Deutsche Bank (DB) - Get Deutsche Bank AG Report shares hit a fresh record low Thursday as CEO Christian Sewing vowed t make "tough cutbacks" at the struggling lender during a speech to investors at the bank's annual general meeting in Frankfurt.
Germany's biggest bank has been beset by myriad headline risks ranging from a failed merger attempt with rival Commerzbank AG (CRZBY) , last year's warning from U.S. regulators regarding its risk management practices, a string of losses from its trading division and the planned exit of major shareholder HNA Group. It's also embroiled in a political tug-of-way between President Donald Trump and Democratic lawmakers in the House and Senate over his dealings with the bank and the possible connection to Russian interests leading up to the 2016 Presidential elections.
Sewing, however, centered his address to shareholders on the bank's return to profitability, and turnaround efforts for its loss-making equities and prime brokerage divisions.
"We will analyse (the bank's challenges) very closely and will be just as disciplined and uncompromising with this as we are with costs," Sewing said. "This means that we will further tighten our capital allocation and implement our hurdle rates rigorously group-wide. That benefits our shareholders."
"We're prepared to make tough cutbacks," he added. "We will accelerate transformation by rigorously focusing our bank on profitable and growing businesses which are particularly relevant for our clients.
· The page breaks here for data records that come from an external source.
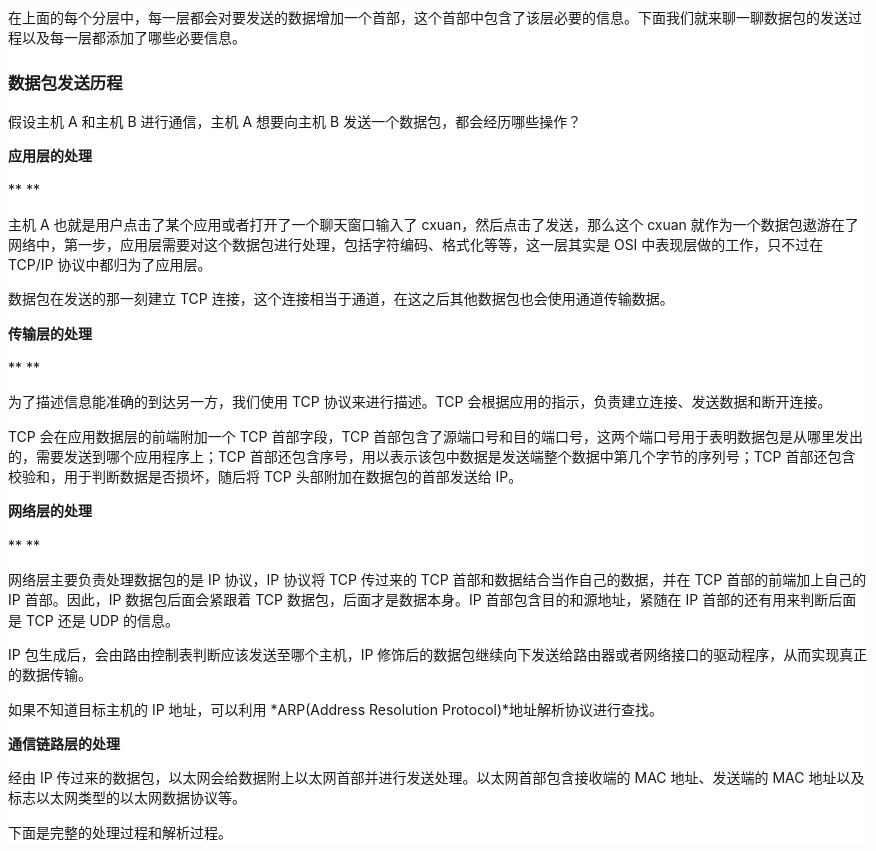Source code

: 在上面的每个分层中，每一层都会对要发送的数据增加一个首部，这个首部中包含了该层必要的信息。下面我们就来聊一聊数据包的发送过程以及每一层都添加了哪些必要信息。



### **数据包发送历程**



假设主机 A 和主机 B 进行通信，主机 A 想要向主机 B 发送一个数据包，都会经历哪些操作？



**应用层的处理**

**
**

主机 A 也就是用户点击了某个应用或者打开了一个聊天窗口输入了 cxuan，然后点击了发送，那么这个 cxuan 就作为一个数据包遨游在了网络中，第一步，应用层需要对这个数据包进行处理，包括字符编码、格式化等等，这一层其实是 OSI 中表现层做的工作，只不过在 TCP/IP 协议中都归为了应用层。



数据包在发送的那一刻建立 TCP 连接，这个连接相当于通道，在这之后其他数据包也会使用通道传输数据。



**传输层的处理**

**
**

为了描述信息能准确的到达另一方，我们使用 TCP 协议来进行描述。TCP 会根据应用的指示，负责建立连接、发送数据和断开连接。



TCP 会在应用数据层的前端附加一个 TCP 首部字段，TCP 首部包含了源端口号和目的端口号，这两个端口号用于表明数据包是从哪里发出的，需要发送到哪个应用程序上；TCP 首部还包含序号，用以表示该包中数据是发送端整个数据中第几个字节的序列号；TCP 首部还包含校验和，用于判断数据是否损坏，随后将 TCP 头部附加在数据包的首部发送给 IP。



**网络层的处理**

**
**

网络层主要负责处理数据包的是 IP 协议，IP 协议将 TCP 传过来的 TCP 首部和数据结合当作自己的数据，并在 TCP 首部的前端加上自己的 IP 首部。因此，IP 数据包后面会紧跟着 TCP 数据包，后面才是数据本身。IP 首部包含目的和源地址，紧随在 IP 首部的还有用来判断后面是 TCP 还是 UDP 的信息。



IP 包生成后，会由路由控制表判断应该发送至哪个主机，IP 修饰后的数据包继续向下发送给路由器或者网络接口的驱动程序，从而实现真正的数据传输。



如果不知道目标主机的 IP 地址，可以利用 *ARP(Address Resolution Protocol)*地址解析协议进行查找。



**通信链路层的处理**



经由 IP 传过来的数据包，以太网会给数据附上以太网首部并进行发送处理。以太网首部包含接收端的 MAC 地址、发送端的 MAC 地址以及标志以太网类型的以太网数据协议等。



下面是完整的处理过程和解析过程。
That is my pledge, and you can be sure of that."
Deutsche Bank shares were marked 2.9% lower on the session in Frankfurt and trading at an all-time low of €6.43 each by mid-day, a move that takes their one-year decline past 41.1%.
Last night, New York U.S. District Judge Edgardo Ramos ruled that Congress can legally compel both Deutsche Bank and Capital One Financial (COF) - Get Capital One Financial Corporation Report to hand over records detailing account activities linked to Trump, the now-defunct Trump Organization and three of his children.
Earlier this week, the New York Times reported that bank staff tasked with anti-money laundering responsibilities had flagged suspicious transactions linked to Trump-controlled accounts in 2016 and 2017, an accusation the President described as "fake news".
The Times also reported that Deutsche Bank management prevented staff from reporting the concerns to U.S. authorities, with one employee claiming she was fired for red-flagging the moves in and out of accounts tied to the now-defunct Trump Foundation.
"At no time was an investigator prevented from escalating activity identified as potentially suspicious,"Deutsche Bank said. "Furthermore, the suggestion that anyone was reassigned or fired in an effort to quash concerns relating to any client is categorically false."
Last month, Deutsche Bank walked away from plans to merger with Commerzbank, with both lenders citing execution risks, capital requirements and costs related to the tie-up would outweigh any benefits in a multi-billion tie-up.
The tie-up talks, which lasted around six weeks, would have created Europe's third-largest bank with a market value of around €25 billion alongside a $2 trillion balance sheet, but were opposed by nearly every senior voice in both German and European banking.
European Central Bank regulators were also reportedly set to ask Deutsche Bank to raise fresh capital in order to mitigate any risks linked to the merger. Germany's powerful unions, as well, opposed the deal, arguing it put 30,000 jobs at risk.
"Entering into these talks was the right thing to do," Sewing told shareholders Thursday. "Right from the beginning, though, we were clear that we would only entertain this option if it made economic sense; if, by merging, we could generate higher and more sustainable returns for our shareholders and improve our offering to our clients."
!After a thorough analysis, it became clear that our own plan is the better option," he said.